If you have 60 seconds to work with, you might aim to take down a shape of some kind for the palm – a rectangle, a triangle, whatever seems to work best for the angle you’re seeing the hand at – and five lines that capture the basic relationship of the fingers to that palm shape.
If you have a whopping 120 seconds available to you, you might do what you did for the 60 seconds, but this time, put down circles to indicate where the joints are in the fingers. You might even be able to render one or two of the fingers as three different lines, capturing the subtle or sharp changes of angle where those joints you’ve identified are.

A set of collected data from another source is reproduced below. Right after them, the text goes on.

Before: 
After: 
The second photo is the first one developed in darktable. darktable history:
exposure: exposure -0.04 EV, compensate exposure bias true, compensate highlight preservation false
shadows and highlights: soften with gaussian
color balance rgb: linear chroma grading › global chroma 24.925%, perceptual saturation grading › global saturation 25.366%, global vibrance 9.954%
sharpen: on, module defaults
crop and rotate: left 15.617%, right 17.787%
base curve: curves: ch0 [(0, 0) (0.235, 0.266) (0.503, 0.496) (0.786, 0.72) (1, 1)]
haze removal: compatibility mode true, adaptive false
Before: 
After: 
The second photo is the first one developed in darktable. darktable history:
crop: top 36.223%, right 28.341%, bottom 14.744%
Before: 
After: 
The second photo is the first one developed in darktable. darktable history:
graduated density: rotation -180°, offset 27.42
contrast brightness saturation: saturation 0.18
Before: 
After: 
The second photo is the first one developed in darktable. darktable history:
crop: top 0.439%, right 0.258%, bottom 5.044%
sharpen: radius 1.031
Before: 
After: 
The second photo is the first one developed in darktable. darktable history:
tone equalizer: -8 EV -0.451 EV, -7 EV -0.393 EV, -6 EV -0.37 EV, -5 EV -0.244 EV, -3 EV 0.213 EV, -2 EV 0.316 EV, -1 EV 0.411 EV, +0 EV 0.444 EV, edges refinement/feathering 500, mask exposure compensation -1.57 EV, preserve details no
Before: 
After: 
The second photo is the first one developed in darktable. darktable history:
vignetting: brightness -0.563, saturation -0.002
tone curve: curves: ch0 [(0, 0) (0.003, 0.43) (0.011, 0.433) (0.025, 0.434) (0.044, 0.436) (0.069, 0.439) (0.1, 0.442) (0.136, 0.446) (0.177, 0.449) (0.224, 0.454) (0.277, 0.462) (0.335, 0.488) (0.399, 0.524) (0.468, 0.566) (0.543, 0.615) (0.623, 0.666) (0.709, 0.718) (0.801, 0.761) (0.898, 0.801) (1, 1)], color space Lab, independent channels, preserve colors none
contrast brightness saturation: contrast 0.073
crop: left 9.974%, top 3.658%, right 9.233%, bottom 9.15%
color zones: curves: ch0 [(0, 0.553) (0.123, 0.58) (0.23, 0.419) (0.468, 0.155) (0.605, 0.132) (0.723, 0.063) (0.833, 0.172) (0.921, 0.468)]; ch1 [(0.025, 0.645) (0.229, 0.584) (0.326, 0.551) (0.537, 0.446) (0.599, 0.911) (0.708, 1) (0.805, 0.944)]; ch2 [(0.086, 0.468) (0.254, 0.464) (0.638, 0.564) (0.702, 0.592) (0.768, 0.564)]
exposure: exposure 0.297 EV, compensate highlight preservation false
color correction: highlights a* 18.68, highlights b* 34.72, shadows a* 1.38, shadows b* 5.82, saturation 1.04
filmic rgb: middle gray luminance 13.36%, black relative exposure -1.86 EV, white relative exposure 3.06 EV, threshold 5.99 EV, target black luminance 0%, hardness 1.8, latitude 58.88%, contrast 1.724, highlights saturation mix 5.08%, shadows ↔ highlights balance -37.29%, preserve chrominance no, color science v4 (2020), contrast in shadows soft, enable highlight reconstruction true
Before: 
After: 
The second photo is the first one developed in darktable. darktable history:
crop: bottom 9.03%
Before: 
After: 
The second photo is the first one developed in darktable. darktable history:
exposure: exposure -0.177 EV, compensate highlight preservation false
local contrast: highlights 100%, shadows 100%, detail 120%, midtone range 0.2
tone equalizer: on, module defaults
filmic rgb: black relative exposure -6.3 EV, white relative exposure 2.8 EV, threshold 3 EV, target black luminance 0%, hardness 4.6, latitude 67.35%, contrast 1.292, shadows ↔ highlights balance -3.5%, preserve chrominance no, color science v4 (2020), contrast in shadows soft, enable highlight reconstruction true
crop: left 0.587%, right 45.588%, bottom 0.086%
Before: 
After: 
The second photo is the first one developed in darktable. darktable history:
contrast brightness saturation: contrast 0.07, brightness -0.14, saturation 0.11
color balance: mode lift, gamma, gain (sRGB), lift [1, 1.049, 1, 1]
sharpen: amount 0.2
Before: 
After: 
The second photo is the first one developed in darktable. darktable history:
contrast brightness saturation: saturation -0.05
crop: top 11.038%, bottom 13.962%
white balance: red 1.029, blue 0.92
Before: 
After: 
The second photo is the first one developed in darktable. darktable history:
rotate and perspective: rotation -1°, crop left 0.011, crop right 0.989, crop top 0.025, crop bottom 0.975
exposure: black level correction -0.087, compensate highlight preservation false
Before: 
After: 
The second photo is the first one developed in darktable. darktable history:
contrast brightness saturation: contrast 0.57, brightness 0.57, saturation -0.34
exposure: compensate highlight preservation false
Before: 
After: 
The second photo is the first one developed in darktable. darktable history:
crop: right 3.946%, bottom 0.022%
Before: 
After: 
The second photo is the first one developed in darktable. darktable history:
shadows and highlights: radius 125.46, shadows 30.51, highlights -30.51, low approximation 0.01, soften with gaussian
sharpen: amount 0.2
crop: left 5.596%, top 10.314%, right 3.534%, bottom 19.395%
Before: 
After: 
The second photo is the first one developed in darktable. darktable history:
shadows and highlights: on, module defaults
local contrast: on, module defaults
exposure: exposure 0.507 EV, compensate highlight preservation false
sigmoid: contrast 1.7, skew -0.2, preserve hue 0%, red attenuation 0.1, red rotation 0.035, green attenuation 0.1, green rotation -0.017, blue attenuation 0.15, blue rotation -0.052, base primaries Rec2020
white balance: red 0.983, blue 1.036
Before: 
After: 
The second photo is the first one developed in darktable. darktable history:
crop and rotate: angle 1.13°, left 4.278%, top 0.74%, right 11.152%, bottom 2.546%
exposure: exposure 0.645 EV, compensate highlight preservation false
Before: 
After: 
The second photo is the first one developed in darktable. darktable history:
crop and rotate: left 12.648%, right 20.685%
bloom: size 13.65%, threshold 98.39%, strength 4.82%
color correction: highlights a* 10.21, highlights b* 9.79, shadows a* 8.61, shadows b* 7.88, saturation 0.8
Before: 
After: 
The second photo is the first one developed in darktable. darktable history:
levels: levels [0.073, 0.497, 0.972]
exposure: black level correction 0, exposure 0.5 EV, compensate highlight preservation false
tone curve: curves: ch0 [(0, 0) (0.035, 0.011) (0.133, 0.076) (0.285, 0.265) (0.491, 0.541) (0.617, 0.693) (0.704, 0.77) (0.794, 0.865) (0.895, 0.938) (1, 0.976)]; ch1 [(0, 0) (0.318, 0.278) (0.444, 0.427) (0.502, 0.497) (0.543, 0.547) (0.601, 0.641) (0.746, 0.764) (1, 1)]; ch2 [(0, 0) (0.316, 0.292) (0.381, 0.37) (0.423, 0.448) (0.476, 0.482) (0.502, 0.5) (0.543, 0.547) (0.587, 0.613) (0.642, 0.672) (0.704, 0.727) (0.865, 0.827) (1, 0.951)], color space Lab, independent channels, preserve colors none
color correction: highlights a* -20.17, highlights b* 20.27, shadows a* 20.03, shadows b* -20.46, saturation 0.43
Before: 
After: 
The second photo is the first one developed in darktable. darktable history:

In this way, you will start to train your brain to see the lines of motion (often referred to as the lines of action) in a pose or in a hand that give it feeling or interest, start to teach it to see the pieces of the body individually, and how they seem to change shape when rotated in space, and how the joints are placed in the skeleton to articulate different poses.
Carry these lessons forward with you into longer poses, where you can spend time working on getting the details right, and you will find that you gradually have a much clearer understanding of what you’re looking at. The class modes that work you through those shorter foundation exercises/warm ups and into longer poses are great for this!
Hope this helps! :DNovember 18, 2016 6:55am #1488
Oh, thanks, this will help! I was trying to sketch a hand like crazy within 30 seconds )) And sometimes it is 2-4 wrists in the picture :)November 18, 2016 11:19am #1489
Yes, those can be especially challenging! If you have too many hands in the picture and only 30 seconds and you feel it would be too much to do a two line (arm and hand) gesture for each, feel free to pick just one of the hands for now. There's nothing saying you have to include every single hand in the frame! So long as you are challenging yourself enough to grow (which will mean being frustrated and failing about half the time), but not so much that you are frustrated and unable to move forward, you're in a good place for learning.